FN: Cracks appear in early FTT talks

25 March 2013

Dividing lines have emerged over the scope of the proposal of the FTT, possible exemptions and the implementation timeline. There is also profound confusion as to how the tax will be enforced and collected, according to several lobbyists familiar with the negotiations.

The tax is partly intended to prevent emerging divergence among EU Member States, following moves by France and Italy to introduce national FTTs in August 2012 and March, respectively. However, these pre-existing regimes are hampering negotiations, with France pushing for a more limited tax in line with its own, according to public affairs experts.

Several participating countries are pushing for pension funds to be excluded from the scope of the tax, while Belgium, Slovenia and Slovakia are pushing for exemptions for repurchase agreements.  
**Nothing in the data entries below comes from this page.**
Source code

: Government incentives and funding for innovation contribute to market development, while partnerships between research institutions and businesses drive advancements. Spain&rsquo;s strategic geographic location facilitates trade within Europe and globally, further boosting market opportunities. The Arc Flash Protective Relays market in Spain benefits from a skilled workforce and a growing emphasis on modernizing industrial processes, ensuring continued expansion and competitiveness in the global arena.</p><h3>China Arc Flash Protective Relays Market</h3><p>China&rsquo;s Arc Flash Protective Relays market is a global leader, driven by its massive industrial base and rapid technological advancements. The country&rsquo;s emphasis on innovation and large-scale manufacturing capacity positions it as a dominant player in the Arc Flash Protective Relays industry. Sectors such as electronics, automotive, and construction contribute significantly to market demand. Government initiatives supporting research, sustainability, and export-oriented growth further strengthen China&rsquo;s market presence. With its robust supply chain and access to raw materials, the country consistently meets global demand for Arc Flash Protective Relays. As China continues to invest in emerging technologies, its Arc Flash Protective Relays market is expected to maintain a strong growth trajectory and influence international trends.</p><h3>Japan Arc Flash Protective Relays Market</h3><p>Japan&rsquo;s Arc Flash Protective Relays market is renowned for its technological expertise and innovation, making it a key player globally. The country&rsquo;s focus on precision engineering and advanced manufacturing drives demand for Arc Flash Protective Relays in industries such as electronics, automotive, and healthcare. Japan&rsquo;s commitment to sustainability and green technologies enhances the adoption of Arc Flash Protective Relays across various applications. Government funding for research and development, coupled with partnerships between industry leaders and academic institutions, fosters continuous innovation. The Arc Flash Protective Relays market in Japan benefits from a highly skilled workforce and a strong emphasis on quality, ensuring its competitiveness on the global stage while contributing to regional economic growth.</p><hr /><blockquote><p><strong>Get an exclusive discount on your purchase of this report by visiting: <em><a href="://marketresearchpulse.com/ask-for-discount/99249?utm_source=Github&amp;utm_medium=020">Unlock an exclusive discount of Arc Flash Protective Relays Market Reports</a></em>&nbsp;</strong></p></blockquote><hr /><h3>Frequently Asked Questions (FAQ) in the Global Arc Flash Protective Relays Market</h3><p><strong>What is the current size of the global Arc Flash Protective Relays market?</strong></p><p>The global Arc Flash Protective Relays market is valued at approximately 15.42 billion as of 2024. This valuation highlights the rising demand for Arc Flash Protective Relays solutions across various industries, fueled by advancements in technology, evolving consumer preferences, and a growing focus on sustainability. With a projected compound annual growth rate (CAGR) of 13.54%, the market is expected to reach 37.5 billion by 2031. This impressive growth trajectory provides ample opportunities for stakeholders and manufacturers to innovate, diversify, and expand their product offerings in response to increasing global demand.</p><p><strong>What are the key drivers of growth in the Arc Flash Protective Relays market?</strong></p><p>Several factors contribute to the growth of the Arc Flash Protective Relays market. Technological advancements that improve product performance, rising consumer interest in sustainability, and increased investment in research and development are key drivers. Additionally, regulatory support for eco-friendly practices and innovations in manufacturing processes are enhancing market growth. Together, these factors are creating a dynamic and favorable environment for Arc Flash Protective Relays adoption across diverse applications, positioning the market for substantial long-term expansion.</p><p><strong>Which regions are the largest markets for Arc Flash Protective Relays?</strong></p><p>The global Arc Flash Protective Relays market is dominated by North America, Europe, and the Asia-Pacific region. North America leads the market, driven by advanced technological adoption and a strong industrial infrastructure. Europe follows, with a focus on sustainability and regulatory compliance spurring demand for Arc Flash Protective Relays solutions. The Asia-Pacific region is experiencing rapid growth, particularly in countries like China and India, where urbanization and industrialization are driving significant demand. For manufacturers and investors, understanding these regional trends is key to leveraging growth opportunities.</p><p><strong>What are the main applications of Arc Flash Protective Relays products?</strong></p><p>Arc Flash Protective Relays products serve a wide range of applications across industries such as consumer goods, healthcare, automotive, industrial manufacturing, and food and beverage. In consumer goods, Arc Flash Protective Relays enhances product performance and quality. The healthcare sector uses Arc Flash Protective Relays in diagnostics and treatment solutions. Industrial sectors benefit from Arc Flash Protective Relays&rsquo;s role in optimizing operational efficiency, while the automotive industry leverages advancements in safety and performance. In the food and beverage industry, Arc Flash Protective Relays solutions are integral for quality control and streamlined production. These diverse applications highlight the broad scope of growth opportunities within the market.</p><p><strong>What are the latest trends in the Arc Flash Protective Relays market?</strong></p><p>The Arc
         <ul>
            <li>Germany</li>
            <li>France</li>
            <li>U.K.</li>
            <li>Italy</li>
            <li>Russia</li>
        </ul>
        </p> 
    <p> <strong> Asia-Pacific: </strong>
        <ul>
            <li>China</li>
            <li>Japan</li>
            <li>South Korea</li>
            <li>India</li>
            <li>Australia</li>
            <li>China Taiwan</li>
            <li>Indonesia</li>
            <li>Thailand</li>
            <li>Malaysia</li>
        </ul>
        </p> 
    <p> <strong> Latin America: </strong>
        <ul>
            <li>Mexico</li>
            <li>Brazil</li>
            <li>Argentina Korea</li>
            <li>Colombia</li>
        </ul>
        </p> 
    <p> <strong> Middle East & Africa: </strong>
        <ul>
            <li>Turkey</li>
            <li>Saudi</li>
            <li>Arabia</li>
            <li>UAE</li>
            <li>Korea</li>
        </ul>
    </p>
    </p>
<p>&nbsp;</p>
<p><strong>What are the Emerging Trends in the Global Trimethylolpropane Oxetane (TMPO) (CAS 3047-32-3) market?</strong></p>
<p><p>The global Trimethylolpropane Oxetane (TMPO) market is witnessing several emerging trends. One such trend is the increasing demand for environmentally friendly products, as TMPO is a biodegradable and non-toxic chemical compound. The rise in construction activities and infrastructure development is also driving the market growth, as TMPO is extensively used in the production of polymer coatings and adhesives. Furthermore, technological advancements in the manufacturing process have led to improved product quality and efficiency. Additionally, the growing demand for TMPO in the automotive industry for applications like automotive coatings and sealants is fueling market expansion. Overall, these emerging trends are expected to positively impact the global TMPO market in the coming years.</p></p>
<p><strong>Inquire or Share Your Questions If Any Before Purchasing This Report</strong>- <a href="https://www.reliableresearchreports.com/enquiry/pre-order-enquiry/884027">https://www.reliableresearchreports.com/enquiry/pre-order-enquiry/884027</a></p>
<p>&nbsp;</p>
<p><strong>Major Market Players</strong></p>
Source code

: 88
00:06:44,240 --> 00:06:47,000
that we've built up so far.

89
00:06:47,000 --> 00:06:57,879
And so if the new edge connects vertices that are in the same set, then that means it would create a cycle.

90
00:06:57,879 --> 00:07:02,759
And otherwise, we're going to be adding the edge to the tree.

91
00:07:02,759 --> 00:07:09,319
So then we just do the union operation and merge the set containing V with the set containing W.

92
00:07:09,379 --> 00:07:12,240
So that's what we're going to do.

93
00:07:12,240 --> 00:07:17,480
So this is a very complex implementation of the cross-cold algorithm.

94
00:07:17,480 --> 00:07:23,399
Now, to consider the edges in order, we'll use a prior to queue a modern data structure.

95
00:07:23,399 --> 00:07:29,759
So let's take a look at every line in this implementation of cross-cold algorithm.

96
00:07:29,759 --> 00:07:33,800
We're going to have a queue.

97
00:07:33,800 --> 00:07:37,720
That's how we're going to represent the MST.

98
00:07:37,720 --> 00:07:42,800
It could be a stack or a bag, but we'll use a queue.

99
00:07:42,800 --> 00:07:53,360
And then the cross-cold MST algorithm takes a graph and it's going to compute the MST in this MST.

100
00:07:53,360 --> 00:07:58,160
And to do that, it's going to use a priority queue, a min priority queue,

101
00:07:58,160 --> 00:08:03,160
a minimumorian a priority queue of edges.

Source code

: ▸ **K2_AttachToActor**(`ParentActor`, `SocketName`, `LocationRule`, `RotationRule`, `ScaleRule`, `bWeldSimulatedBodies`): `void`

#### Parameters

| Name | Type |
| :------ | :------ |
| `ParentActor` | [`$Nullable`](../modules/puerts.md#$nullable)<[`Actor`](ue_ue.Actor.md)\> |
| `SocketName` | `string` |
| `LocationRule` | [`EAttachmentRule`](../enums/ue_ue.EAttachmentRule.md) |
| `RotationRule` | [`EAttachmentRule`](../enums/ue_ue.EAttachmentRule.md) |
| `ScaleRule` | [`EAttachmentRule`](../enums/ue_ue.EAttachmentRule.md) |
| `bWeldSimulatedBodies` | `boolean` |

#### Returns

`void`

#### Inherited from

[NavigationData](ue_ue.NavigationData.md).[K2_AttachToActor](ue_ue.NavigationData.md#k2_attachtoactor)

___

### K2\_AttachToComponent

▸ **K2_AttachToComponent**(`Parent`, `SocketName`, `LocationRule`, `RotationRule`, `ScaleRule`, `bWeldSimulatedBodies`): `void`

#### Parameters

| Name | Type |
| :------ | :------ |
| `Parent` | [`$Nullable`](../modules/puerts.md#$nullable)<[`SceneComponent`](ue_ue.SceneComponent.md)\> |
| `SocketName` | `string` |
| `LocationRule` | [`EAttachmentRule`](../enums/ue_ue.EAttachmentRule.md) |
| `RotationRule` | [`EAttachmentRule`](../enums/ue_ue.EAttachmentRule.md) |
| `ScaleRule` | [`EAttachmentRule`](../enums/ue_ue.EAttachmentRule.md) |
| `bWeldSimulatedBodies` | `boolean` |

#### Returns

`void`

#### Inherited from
Concerns are also growing as to the impact of the tax on key G20 dossiers produced by the Internal Market and Services unit of the Commission. The Presidency has asked the Commission to provide feedback on “the consistency of the FTT proposals” with the Markets in Financial Instruments Directive and the European Market Infrastructure Regulation. Paul Crean, tax director at accountancy firm BDO, said: “If they can’t get it through with this limited number, then I think some countries will probably go their own way". The Irish Presidency did not reply to a request for comment in time for publication.